My file is complete, but the decision is pending. It has said this for about two months now.

I called twice, but they said two different things.

Does anyone know? Do I have hope?


----------



## XJames (May 31, 2007)

hey dude/tte

i'm in the same situation. I talked to the folks at Dodge, they said by tomorrow all decisions will have been made.
I'm so tense I could crack (metaphorically, not psychotically.. its sad that nowadays one has to explain that).

Have you heard anything? I wish you good news. I'm thinking that what they do is, they decide all film prod transfer applicants at the same time... so we're basically in competition with each other. So, wishing us both good luck. If I don't get it, I'll be going to a community college, and then try for Chapman again, or UCLA, USC, etc. I've applied to LA City, Orange Coast, and Santa Monica. Still don't know which one to pick. Hoping for none.

Cheers


----------



## galaxy2jake (May 31, 2007)

Wow, your situation is very familiar to mine. I will also go to junior college if I don't get in, and then try again next semester.

I do know that my decision is in the mail, and I will receive it tomorrow or Saturday. I will post whether I got in or not when I find out.

Good luck to you as welL!


----------



## Winterreverie (May 31, 2007)

are your decisions not already posted on the web advisor? Or have you checked there?


----------



## XJames (May 31, 2007)

yeah.. I've been checking about five, ten times a day for a few months now...

When I called Dodge on monday they told me that by Friday the decisions would have been made and posted on webadvisor, so I've checked about every half hour today...

It still shows as file complete, decision pending.

At least all this tension and expectation gave me a small blog entry, which you can read by clicking the link below... lol

Anywho, if it's not on web advisor by 2pm pacific, I'll call them tomorrow and try to coax them into giving me the decision by phone.
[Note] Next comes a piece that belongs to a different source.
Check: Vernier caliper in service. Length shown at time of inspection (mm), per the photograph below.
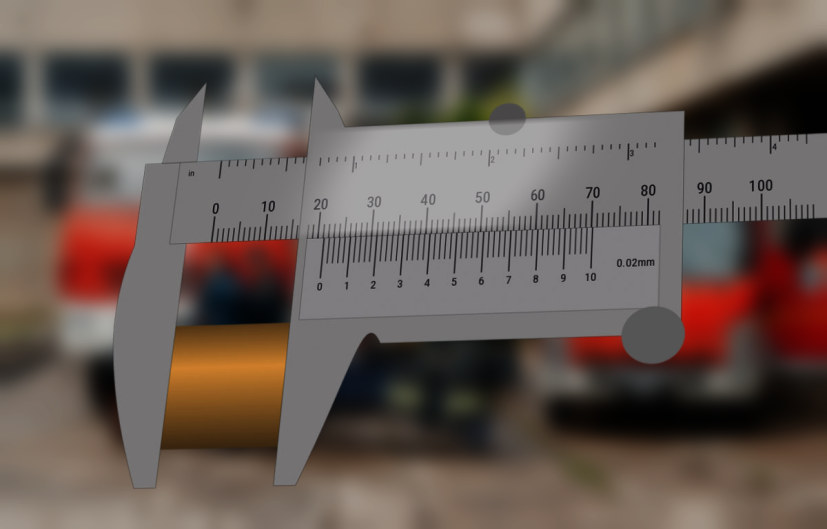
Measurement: 21.2 mm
But the fact that only one in ten is accepted really makes me kinda... hope for the best, but expect the worst... are they gonna drop the bomb or not..
sorry, sometimes my hands don't obey when I tell them to stop typing crap


----------



## galaxy2jake (Jun 1, 2007)

Yeah, so I got the letter in the mail, and I will not be attending chapman this semester 

It's kinda of lame.

I will try again next semester though, as well as some other schools.


----------



## XJames (Jun 1, 2007)

I'm sorry... really... I feel man...
I called them today a few times... I gathered that the film school sent the recomendations to the admissions office... and I'll get my answer next week only.
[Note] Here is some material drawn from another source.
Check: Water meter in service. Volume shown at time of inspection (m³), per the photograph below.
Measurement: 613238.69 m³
At least LACC has already "accepted" me, and so I'm going either way


----------



## Philly (Jun 1, 2007)

I wouldn't worry about it too much guys.  I'm starting Chapman's MFA this fall...that's always an option-grad school.  My advice is to keep making films and find a voice.  If you stick with it and are serious about making it your life--you'll catch the attention of some school-or producer  Good Luck!


----------



## galaxy2jake (Jun 2, 2007)

Hey, I just want to say I appreciate everyone's comments. I am trying again at chapman next semester, along with some other film schools, so hopefully I will get a head start next semester.


----------



## XJames (Jun 2, 2007)

Good luck man.

You can try and talk to the folks at Chapman and find out why they didn't admit you, what was lacking, so you can work on that... be it grades, writing, etc. Make sure you tell them the reason you're asking, so they're more forthcoming with information.


----------